There seems to be a spectrum that all people can be classified into. One end of the spectrum is “doing” and the other is “planning.” There are the cowboys at one end, who never plan anything but just do things. There are the dullards at the other end that never actually do anything because their plan might not be complete.
Most of the IT folks I work with seem to fall in the center somewhere, where they know just the right amount of planning that it will take to implement something, but then can switch gears and get it done. Often these people fall towards the “doing” side of the spectrum. I’ve noticed a disturbing trend lately, though, where managers are pushing their people to be on the planning end of the spectrum. This is great when the people they’re pushing are cowboys, who just do things and make changes without care or regard for anybody else. But for a lot of people these extra planning steps just reduce their effectiveness, and ultimately end up causing frustration. They’ve already done the planning, and are caught in two poor assumptions their managers have:
- Meetings, and meetings alone, constitute planning.

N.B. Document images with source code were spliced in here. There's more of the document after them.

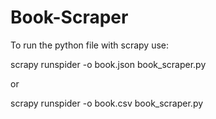 # Book-Scraper
To run the python file with scrapy use:

scrapy runspider -o book.json book_scraper.py

or

scrapy runspider -o book.csv book_scraper.py
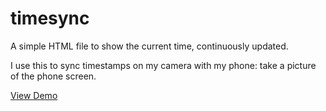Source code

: # timesync

A simple HTML file to show the current time, continuously updated.

I use this to sync timestamps on my camera with my phone: take a picture of the phone screen.

[View Demo][demo]


[demo]: https://tilde.ampersand.space/timesync/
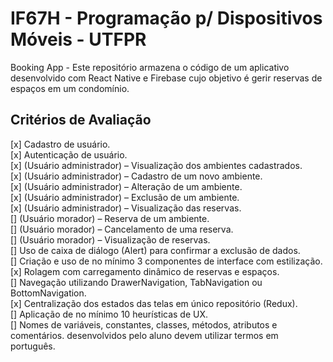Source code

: # IF67H - Programação p/ Dispositivos Móveis - UTFPR

Booking App - Este repositório armazena o código de um aplicativo desenvolvido com React Native e Firebase cujo objetivo é gerir reservas de espaços em um condomínio.

## Critérios de Avaliação

[x] Cadastro de usuário.  
[x] Autenticação de usuário.  
[x] (Usuário administrador) – Visualização dos ambientes cadastrados.  
[x] (Usuário administrador) – Cadastro de um novo ambiente.  
[x] (Usuário administrador) – Alteração de um ambiente.  
[x] (Usuário administrador) – Exclusão de um ambiente.  
[x] (Usuário administrador) – Visualização das reservas.  
[] (Usuário morador) – Reserva de um ambiente.  
[] (Usuário morador) – Cancelamento de uma reserva.  
[] (Usuário morador) – Visualização de reservas.  
[] Uso de caixa de diálogo (Alert) para confirmar a exclusão de dados.  
[] Criação e uso de no mínimo 3 componentes de interface com estilização.  
[x] Rolagem com carregamento dinâmico de reservas e espaços.  
[] Navegação utilizando DrawerNavigation, TabNavigation ou BottomNavigation.  
[x] Centralização dos estados das telas em único repositório (Redux).  
[] Aplicação de no mínimo 10 heurísticas de UX.  
[] Nomes de variáveis, constantes, classes, métodos, atributos e comentários.   desenvolvidos pelo aluno devem utilizar termos em português.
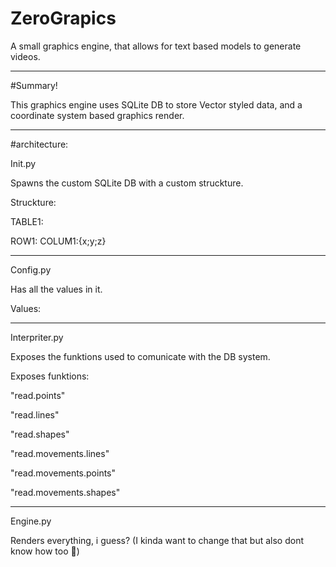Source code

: # ZeroGrapics
A small graphics engine, that allows for text based models to generate videos.

---

#Summary!

This graphics engine uses SQLite DB to store Vector styled data, and a coordinate system based graphics render.

---

#architecture:

Init.py

Spawns the custom SQLite DB with a custom struckture.

Struckture:

TABLE1:

ROW1: COLUM1:{x;y;z}


---

Config.py

Has all the values in it.

Values:



---

Interpriter.py

Exposes the funktions used to comunicate with the DB system.

Exposes funktions:

"read.points"

"read.lines"

"read.shapes"

"read.movements.lines"

"read.movements.points"

"read.movements.shapes"

---

Engine.py

Renders everything, i guess? (I kinda want to change that but also dont know how too 🥲)
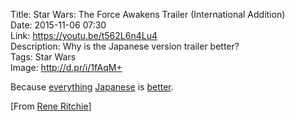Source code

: Title: Star Wars: The Force Awakens Trailer (International Addition)  
Date: 2015-11-06 07:30  
Link: https://youtu.be/t562L6n4Lu4  
Description: Why is the Japanese version trailer better?  
Tags: Star Wars  
Image: http://d.pr/i/1fAqM+  

Because [everything][wikipedia] [Japanese][wikipedia 2] is [better][wikipedia 3].

[From [Rene Ritchie][twitter]]

[twitter]: https://twitter.com/reneritchie/status/662630587015036932 "Rene Ritchie's tweet"
[wikipedia]: https://en.wikipedia.org/wiki/Honda_NSX "Wikipedia: The Honda NSX"
[wikipedia 2]: https://en.wikipedia.org/wiki/Honda_S2000 "Wikipedia: The Honda S2000"
[wikipedia 3]: https://en.wikipedia.org/wiki/McLaren_MP4/4 "Wikipedia: The McLaren MP4/4"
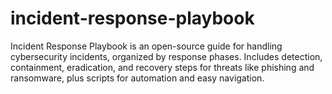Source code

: # incident-response-playbook
Incident Response Playbook is an open-source guide for handling cybersecurity incidents, organized by response phases. Includes detection, containment, eradication, and recovery steps for threats like phishing and ransomware, plus scripts for automation and easy navigation.
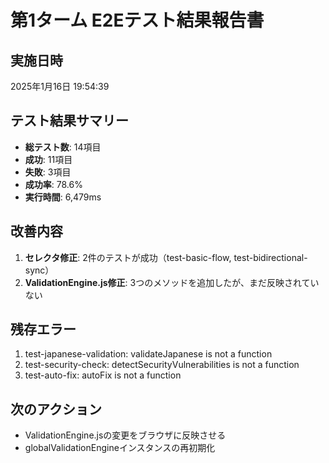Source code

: # 第1ターム E2Eテスト結果報告書

## 実施日時
2025年1月16日 19:54:39

## テスト結果サマリー
- **総テスト数**: 14項目
- **成功**: 11項目
- **失敗**: 3項目
- **成功率**: 78.6%
- **実行時間**: 6,479ms

## 改善内容
1. **セレクタ修正**: 2件のテストが成功（test-basic-flow, test-bidirectional-sync）
2. **ValidationEngine.js修正**: 3つのメソッドを追加したが、まだ反映されていない

## 残存エラー
1. test-japanese-validation: validateJapanese is not a function
2. test-security-check: detectSecurityVulnerabilities is not a function  
3. test-auto-fix: autoFix is not a function

## 次のアクション
- ValidationEngine.jsの変更をブラウザに反映させる
- globalValidationEngineインスタンスの再初期化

- In order to have effective planning for a change you must ask everybody who has anything to do with anything you’re changing.
I work with a lot of highly skilled techies, who, when they want to change or do something, can work out the plan in their head by themselves. They walk around to all their coworkers and use them as sounding boards first, then approach the stakeholders and talk to them about it. Once people agree they go ahead and implement that plan. They fill out all the paperwork in their change management systems, typing in a well thought out, cohesive plan that took all of 20 minutes to think up and get support for (and then another 20 minutes to document). They schedule the change for a time that’s least disruptive to everybody but themselves, just in case something should go wrong.
Suddenly, though, these techs that have pulled off change after change after change, flawlessly, are being forced to hold meetings and build consensus with people who have no freaking clue what the tech is talking about. If a meeting was necessary they would have held one, but if it wasn’t really necessary they wouldn’t have. They wouldn’t otherwise ask people about the change who aren’t going to have credible input on the topic. Why should they ask the customer about upgrading the backup clients on all the machines when the upgrade process is well-known, well-tested, non-disruptive, and the customer just cares that restores are possible when they need one? It’s nice to tell the customer what’s going on, so they realize that the money they spend on you is actually worth it, but it’s not up to the customer in the end. So don’t make it a choice for the customer (as an aside, I like to call this “sysadmin perogative” — you hired me to make the call so I’m making it).
These system administrators and programmers I speak of were hired to DO things, not to talk about doing things. While there is merit in a planning process when one is warranted, like for changes that cause outages, just because one cowboy doesn’t plan anything doesn’t mean that everybody is like him. Just because another tech likes to hold meetings for many of the changes doesn’t mean that everybody should. This isn’t first grade, and rules intended for one person don’t have to apply to everybody else. Managers, quit frustrating your good guys by saddling them with the B.S. you need for the bad guys. Let them do the jobs you hired them to do.